Let’s first begin by acknowledging that “morning sickness” is a plague upon women that can strike at any time, or in my case, it could be 24 hours a day, seven days a week. But from suffering comes perspective and from perspective comes wisdom. So let me impart what I’ve learned onto you.
- Eat what sounds yummy: The only way I’ve found to get through nausea and food aversions is to eat exactly what you’re craving. If you want bagels, eat bagels. If you want In-N-Out at 10:30am, hit the drive through. If you want Haagen Dazs coffee ice cream at midnight, grab a bowl! I had a friend who survived completely off of Kraft mac & cheese for an entire trimester. I’ve found consistently, that the only foods people can keep down when they’re sick are foods from their childhood. There is comfort in food we grew up on or enjoyed as children. For me, it’s always bagels and matzo ball soup. But some people become worried about gaining weight or not giving their children proper nutrition. In my experience, this simply doesn’t happen. Eat foods that you can stomach and trust your body to give you and your baby whatever nutrients it can glean from the foods you’re eating.
- Eat small, eat frequently: If you’re having trouble keeping food down, try putting small amounts on your plate at a time, going back for seconds, and grazing throughout the day. As a non-pregnant person, I’m a 3 meals, 2-3 snacks kind of person. As a pregnant lady, I’m an eat all day (and all night) person. If I got hungry, I got nauseous. If I got even close to really hungry, I was sick within seconds. I actually had to carry a trash bag around with me everywhere I went, just in case.
- Eat with fresh air: If I could smell food, I couldn’t eat. So I would eat outside or have all of the windows and doors open.
- Breathe through your mouth: I wish I had learned this with the twins, but if you breathe through your mouth it greatly reduces (if not eliminates) your ability to smell odors that might make you sick. I started doing this sometime in the middle of making a million formula bottles and changing a zillion poopy diapers. This basically made it possible for me to be pregnant while changing toddler diapers and making them food.
- Find your smell: Find that one smell that actually makes you feel better. For my first pregnancy, it was cinnamon. I would carry packs of orbit Cinnamint gum around and sniff them (discreetly) whenever I felt sick. For my second pregnancy, it was lavender. I would walk around Trader Joe’s sniffing one of their lavender soap bars because being around all of that food made me sick.
- Order food or grill: The smell of cooking food in my house was impossible to stand. My poor husband couldn’t even make TOAST. So we either ordered food or used our grill outside. You can pretty much cook everything you could ever want on a grill, if you get creative.
- Wear comfy clothes: I had to stop wearing bras altogether. Thankfully bralettes are very popular because having anything tight along my waist and ribcage was unbearable, especially when sitting down. Wear loose, comfortable clothes that don’t press on your stomach or restrict you in any way. As my belly got bigger, I often felt like I couldn’t breathe.
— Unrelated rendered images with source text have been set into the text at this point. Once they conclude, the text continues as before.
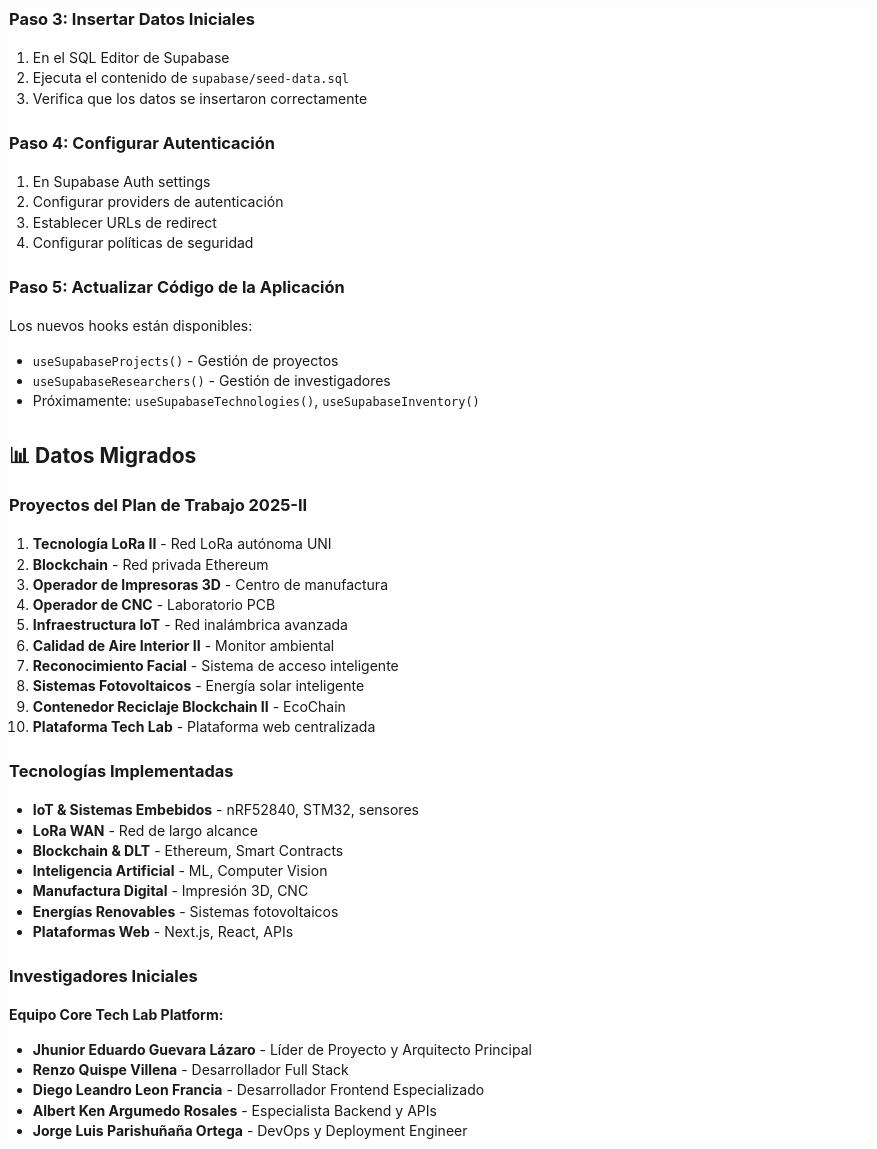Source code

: ### **Paso 3: Insertar Datos Iniciales**

1. En el SQL Editor de Supabase
2. Ejecuta el contenido de `supabase/seed-data.sql`
3. Verifica que los datos se insertaron correctamente

### **Paso 4: Configurar Autenticación**

1. En Supabase Auth settings
2. Configurar providers de autenticación
3. Establecer URLs de redirect
4. Configurar políticas de seguridad

### **Paso 5: Actualizar Código de la Aplicación**

Los nuevos hooks están disponibles:
- `useSupabaseProjects()` - Gestión de proyectos
- `useSupabaseResearchers()` - Gestión de investigadores
- Próximamente: `useSupabaseTechnologies()`, `useSupabaseInventory()`

## 📊 Datos Migrados

### **Proyectos del Plan de Trabajo 2025-II**

1. **Tecnología LoRa II** - Red LoRa autónoma UNI
2. **Blockchain** - Red privada Ethereum
3. **Operador de Impresoras 3D** - Centro de manufactura
4. **Operador de CNC** - Laboratorio PCB
5. **Infraestructura IoT** - Red inalámbrica avanzada
6. **Calidad de Aire Interior II** - Monitor ambiental
7. **Reconocimiento Facial** - Sistema de acceso inteligente
8. **Sistemas Fotovoltaicos** - Energía solar inteligente
9. **Contenedor Reciclaje Blockchain II** - EcoChain
10. **Plataforma Tech Lab** - Plataforma web centralizada

### **Tecnologías Implementadas**

- **IoT & Sistemas Embebidos** - nRF52840, STM32, sensores
- **LoRa WAN** - Red de largo alcance
- **Blockchain & DLT** - Ethereum, Smart Contracts
- **Inteligencia Artificial** - ML, Computer Vision
- **Manufactura Digital** - Impresión 3D, CNC
- **Energías Renovables** - Sistemas fotovoltaicos
- **Plataformas Web** - Next.js, React, APIs

### **Investigadores Iniciales**

**Equipo Core Tech Lab Platform:**
- **Jhunior Eduardo Guevara Lázaro** - Líder de Proyecto y Arquitecto Principal
- **Renzo Quispe Villena** - Desarrollador Full Stack
- **Diego Leandro Leon Francia** - Desarrollador Frontend Especializado  
- **Albert Ken Argumedo Rosales** - Especialista Backend y APIs
- **Jorge Luis Parishuñaña Ortega** - DevOps y Deployment Engineer
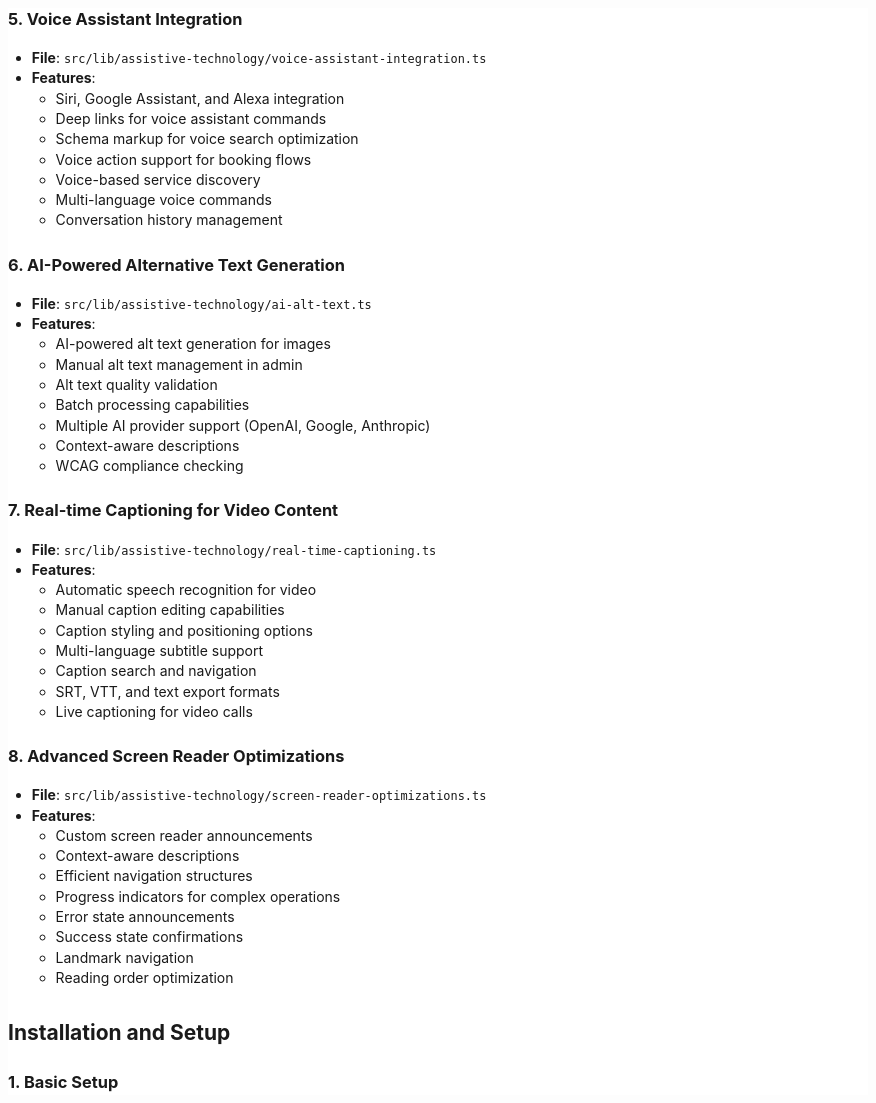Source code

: ### 5. Voice Assistant Integration
- **File**: `src/lib/assistive-technology/voice-assistant-integration.ts`
- **Features**:
  - Siri, Google Assistant, and Alexa integration
  - Deep links for voice assistant commands
  - Schema markup for voice search optimization
  - Voice action support for booking flows
  - Voice-based service discovery
  - Multi-language voice commands
  - Conversation history management

### 6. AI-Powered Alternative Text Generation
- **File**: `src/lib/assistive-technology/ai-alt-text.ts`
- **Features**:
  - AI-powered alt text generation for images
  - Manual alt text management in admin
  - Alt text quality validation
  - Batch processing capabilities
  - Multiple AI provider support (OpenAI, Google, Anthropic)
  - Context-aware descriptions
  - WCAG compliance checking

### 7. Real-time Captioning for Video Content
- **File**: `src/lib/assistive-technology/real-time-captioning.ts`
- **Features**:
  - Automatic speech recognition for video
  - Manual caption editing capabilities
  - Caption styling and positioning options
  - Multi-language subtitle support
  - Caption search and navigation
  - SRT, VTT, and text export formats
  - Live captioning for video calls

### 8. Advanced Screen Reader Optimizations
- **File**: `src/lib/assistive-technology/screen-reader-optimizations.ts`
- **Features**:
  - Custom screen reader announcements
  - Context-aware descriptions
  - Efficient navigation structures
  - Progress indicators for complex operations
  - Error state announcements
  - Success state confirmations
  - Landmark navigation
  - Reading order optimization

## Installation and Setup

### 1. Basic Setup
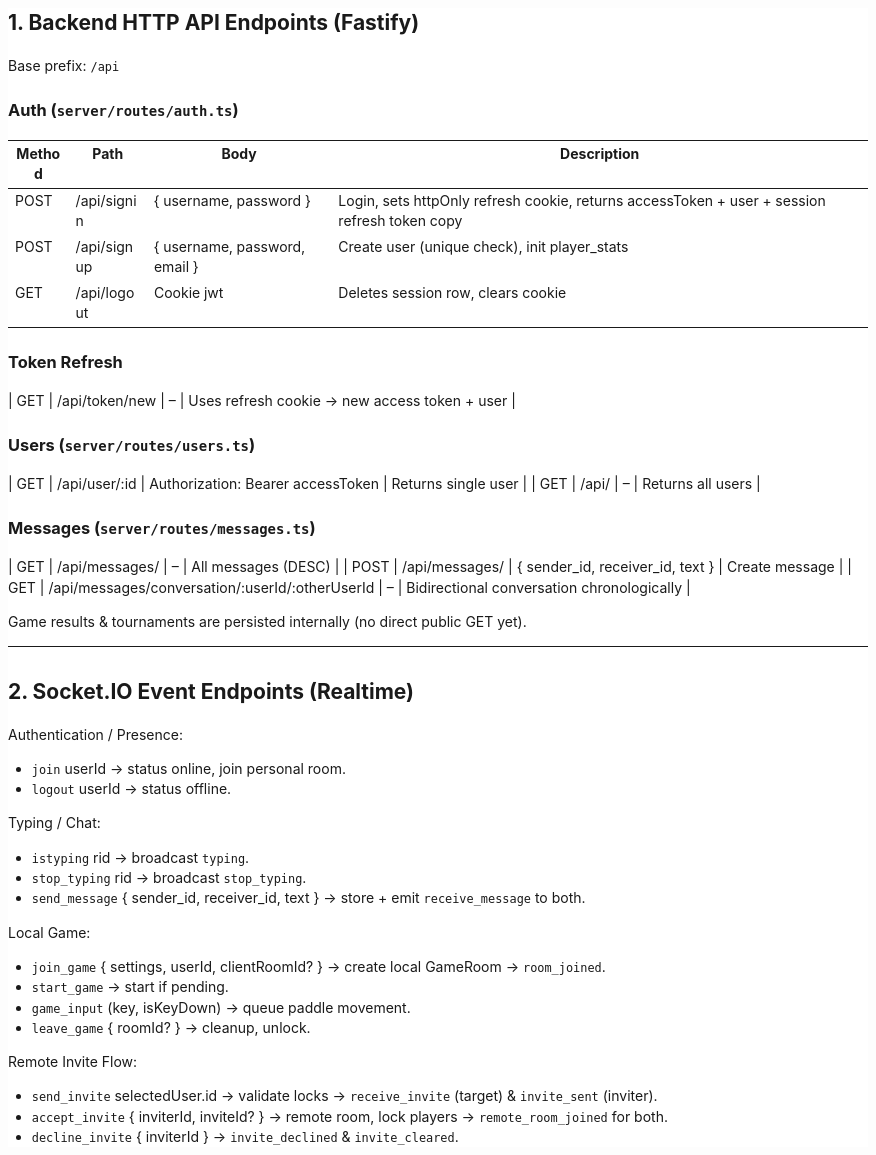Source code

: 
## 1. Backend HTTP API Endpoints (Fastify)

Base prefix: `/api`

### Auth (`server/routes/auth.ts`)
| Method | Path | Body | Description |
|--------|------|------|-------------|
| POST | /api/signin | { username, password } | Login, sets httpOnly refresh cookie, returns accessToken + user + session refresh token copy |
| POST | /api/signup | { username, password, email } | Create user (unique check), init player_stats |
| GET | /api/logout | Cookie jwt | Deletes session row, clears cookie |

### Token Refresh
| GET | /api/token/new | – | Uses refresh cookie → new access token + user |

### Users (`server/routes/users.ts`)
| GET | /api/user/:id | Authorization: Bearer accessToken | Returns single user |
| GET | /api/ | – | Returns all users |

### Messages (`server/routes/messages.ts`)
| GET | /api/messages/ | – | All messages (DESC) |
| POST | /api/messages/ | { sender_id, receiver_id, text } | Create message |
| GET | /api/messages/conversation/:userId/:otherUserId | – | Bidirectional conversation chronologically |

Game results & tournaments are persisted internally (no direct public GET yet).

---

## 2. Socket.IO Event Endpoints (Realtime)

Authentication / Presence:
- `join` userId → status online, join personal room.
- `logout` userId → status offline.

Typing / Chat:
- `istyping` rid → broadcast `typing`.
- `stop_typing` rid → broadcast `stop_typing`.
- `send_message` { sender_id, receiver_id, text } → store + emit `receive_message` to both.

Local Game:
- `join_game` { settings, userId, clientRoomId? } → create local GameRoom → `room_joined`.
- `start_game` → start if pending.
- `game_input` (key, isKeyDown) → queue paddle movement.
- `leave_game` { roomId? } → cleanup, unlock.

Remote Invite Flow:
- `send_invite` selectedUser.id → validate locks → `receive_invite` (target) & `invite_sent` (inviter).
- `accept_invite` { inviterId, inviteId? } → remote room, lock players → `remote_room_joined` for both.
- `decline_invite` { inviterId } → `invite_declined` & `invite_cleared`.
Mix this in with the nausea I had, and you can understand why I spent all of my time at home in Yev’s giant t-shirts.
- Take baths or sit in a pool: The only time I was pretty confident I wouldn’t vomit was when I was in the pool. I would sit on the steps of a shaded area, with a big hat on, while my father-in-law brought me hot dogs one at a time to eat. The weightlessness of the pool was a game changer. I would spend my entire weekends just sitting in their pool. But if this isn’t an option, try taking a bath. Water was incredibly comforting and cleansing for me.
- If nothing works: Talk to you OB about medication and see if you’re a candidate. They offer prescription vitamin B, or in my case, Zofran, because I had hyperemesis gravidarum. This is a very big word for I had such bad morning sickness, I felt like I was literally dying most days. So if I wasn’t on medication, I couldn’t even keep water down. And even with medicine, I still had to utilize all of the skills above to get through each day.
- Remember: There are women everywhere who can’t have children, and I tried to keep this in perspective. It helped keep me grateful when I was pregnant. I continued to tell myself, “There are so many women who would give anything to be this sick because it meant they would be a mother; it meant they would be having a baby.”
- Forgive yourself: I can’t tell you how many times I felt like a bad mom because there were times I thought haven’t children wasn’t worth the way I was feeling. I would shower, sobbing, on the tiled floor like a hungover wreck feeling like the worst mother in the world because I just wanted it to all go away. You are not a bad mom for suffering and wondering how you could possibility get through this a single time let alone multiple times if you wanted your kid to have a sibling or two.
I remember feeling like my dreams of having a large family were completely crushed because of my “morning” sickness. I felt like I was grieving the loss of a family I would never have but had always wanted. It was devastating. But you learn that having children is not what you expect, and each moment of suffering actually prepares you for the beautiful moments. You wouldn’t know how to appreciate joy without your darker days. And this puts everything into perspective, as you learn to appreciate this amazing body that carried and birthed these babies. I’ve learned to love myself more after becoming a mom, and I couldn’t be more grateful.